*** Opening Quoted passage ***
Having a bit of difficulty here. Maybe you can point me in the right direction. I’m not always the best with this kind of thing.

  1. Downloaded MesaLib-7.6.1.tar.bz
  2. Untared, ran ./configure
  3. Ran linux-dri-x86-64
  4. Ran sudo make install

diff says the libraries it created ARE different, but I can’t get it to link against them… it installed them to /usr/local/lib64/GL and not /usr/lib64/GL and I’ve tried compiling with -L/usr/local/lib64 and it’s skipping over them. :stuck_out_tongue:

Any suggestions? I’m still getting a blue line…

Try temporarily setting your LD_LIBRARY_PATH varible


export LD_LIBRARY_PATH=/usr/local/lib64/GL:${LD_LIBRARY_PATH}

EDIT: I forget but you may have to run “sudo ldconfig” before the compile step.

then compile and run your glut program.

To summarize, what worked for me:


after downloading and compiling mesa ...
export LD_LIBRARY_PATH=/home/marshats/Desktop/tmp_Mesa7.7/Mesa-7.7/lib:${LD_LIBRARY_PATH}
sudo ldconfig
g++ test.c -lGL
ldd ./a.out | grep marshats
./a.out

Note an alternative but less recommended alternative – you could also temporarily set your global file /etc/ld.so.conf and put at the top beginning a line (but please make a backup of whatever file you edit first!)


/usr/local/lib64/GL

save and exit. Then run as root


sudo ldconfig

now try and compile and run your example and it should link with your needed MESA lib. Note you shouldn’t use this method often since you really don’t want to be setting global linker paths. It is best to let your distribution control this file. However, if this temporary test works (blue line becomes white) then I suggest undoing the above edit and recompiling your MESA lib to be installed in /usr/lib64/GL permanently and report a bug to Fedora+Mesa3D to help them resolve this for others.
*** Closing Quoted passage ***
*** Opening Data provided ***
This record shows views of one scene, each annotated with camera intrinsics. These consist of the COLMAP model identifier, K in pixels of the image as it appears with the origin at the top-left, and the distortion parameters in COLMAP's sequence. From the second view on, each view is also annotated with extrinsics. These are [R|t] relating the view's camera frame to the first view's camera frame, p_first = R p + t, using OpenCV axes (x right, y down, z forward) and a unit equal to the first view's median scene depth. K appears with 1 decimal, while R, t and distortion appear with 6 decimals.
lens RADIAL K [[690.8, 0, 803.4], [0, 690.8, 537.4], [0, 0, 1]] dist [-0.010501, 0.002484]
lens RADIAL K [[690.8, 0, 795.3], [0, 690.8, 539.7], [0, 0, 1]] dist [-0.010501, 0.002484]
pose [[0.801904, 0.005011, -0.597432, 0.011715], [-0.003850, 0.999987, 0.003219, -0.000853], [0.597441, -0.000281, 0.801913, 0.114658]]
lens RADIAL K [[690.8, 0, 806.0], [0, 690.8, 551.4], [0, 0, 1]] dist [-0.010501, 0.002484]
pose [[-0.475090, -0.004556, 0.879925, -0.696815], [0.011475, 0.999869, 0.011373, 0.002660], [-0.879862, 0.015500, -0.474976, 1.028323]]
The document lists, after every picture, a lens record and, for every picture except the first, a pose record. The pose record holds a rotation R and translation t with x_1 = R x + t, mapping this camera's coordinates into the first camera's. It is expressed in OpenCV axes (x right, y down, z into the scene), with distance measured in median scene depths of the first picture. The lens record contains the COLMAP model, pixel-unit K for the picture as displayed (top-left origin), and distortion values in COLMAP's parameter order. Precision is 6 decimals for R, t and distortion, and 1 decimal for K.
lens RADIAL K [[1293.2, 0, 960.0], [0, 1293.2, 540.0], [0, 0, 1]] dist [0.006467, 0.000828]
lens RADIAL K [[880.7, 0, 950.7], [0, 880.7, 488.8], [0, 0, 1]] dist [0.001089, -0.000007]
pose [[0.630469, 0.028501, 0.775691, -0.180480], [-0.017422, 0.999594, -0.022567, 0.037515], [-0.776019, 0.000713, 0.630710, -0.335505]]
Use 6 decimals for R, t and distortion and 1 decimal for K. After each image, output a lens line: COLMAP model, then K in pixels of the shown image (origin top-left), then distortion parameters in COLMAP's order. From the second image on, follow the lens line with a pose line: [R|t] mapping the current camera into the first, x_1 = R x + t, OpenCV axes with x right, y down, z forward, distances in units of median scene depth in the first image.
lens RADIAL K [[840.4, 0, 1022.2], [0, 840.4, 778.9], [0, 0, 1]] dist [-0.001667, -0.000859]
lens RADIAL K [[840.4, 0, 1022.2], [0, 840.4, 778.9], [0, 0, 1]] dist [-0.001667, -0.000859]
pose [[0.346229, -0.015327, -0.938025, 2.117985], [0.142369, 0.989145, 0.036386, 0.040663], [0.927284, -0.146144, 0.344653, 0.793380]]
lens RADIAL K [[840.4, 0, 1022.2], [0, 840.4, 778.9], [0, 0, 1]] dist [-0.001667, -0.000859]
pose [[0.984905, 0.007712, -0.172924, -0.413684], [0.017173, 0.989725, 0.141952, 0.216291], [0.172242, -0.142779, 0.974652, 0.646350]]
*** Closing Data provided ***
◆ Tasks to carry out:
1. In the Mesa linking thread, which directory did the install put the newly built libraries in?
2. Extend the Mesa linking thread from where it stops.
The data has no connection to the Mesa linking thread.

◆ Your written answers:
1. /usr/local/lib64/GL

2.
Note an interesting bug report on Jan 07, 2010 concerning colors and Mesa 7.7 here seems to confirm that the problem is with the latest Mesa library on ATI hardware … I would be curious if the previous post rollback to 7.6 works for you.

Sorry I’m so delayed getting back here. It’s good to know I’m not the only one having issues. :slight_smile:

Alright so really strange issues with trying to link against those bloody libraries… tried both methods you suggested and neither have worked for me, and I don’t know why because they’re both pretty straight forward.

Exporting the LD_LIBRARY_PATH didn’t do any good even after ldconfig, it still links against lib64/libGL… I tried adding to the ld.so.conf file, AGAIN it links to the lib64/libGL… I tried renaming the files in lib64 to libLG temporarily and trying to FORCE it to use the ones in /usr/local/lib64… and it didn’t find them. :stuck_out_tongue: It compiles and links and everything, but ldd shows the libraries as missing.

This… is going to drive me insane.

Just one more thing to try – Since this is a temporary test – you have to run the executable from the same window were you set LD_LIBRARY_PATH. For example if I complete the steps provided in my previous post setting LD_LIBRARY_PATH then “ldd my_executable” shows the Mesa 7.6 library being the one used. If I then open a new terminal and CD to same directory – “ldd my_executable” will show my non-mesa (in my case NVIDIA installed library) library path because the path was not set globally (ie set in another terminal).

However the editing /etc/ld.so.conf will be permanent on reboot, but ldconfig will only update it in the terminal in which it was run.

On a separate test, Do you happen to have compiz or the like enabled? Try disabling it and running your code linked to the original Mesa 7.7 lib.

Yeah I did that all from the same window… it still shows linking against the /lib64 library. I can’t figure out why. Editing the ld.so.conf didn’t work either.

I’m not sure what compiz is, I’ll look into it…

Okay I looked at compiz, and no I don’t have that… and a new MESA lib got downloaded just the other day that said it fixed the color problems anddddddddd… it didn’t. :stuck_out_tongue: I still can’t seem to get it to link with the other library either.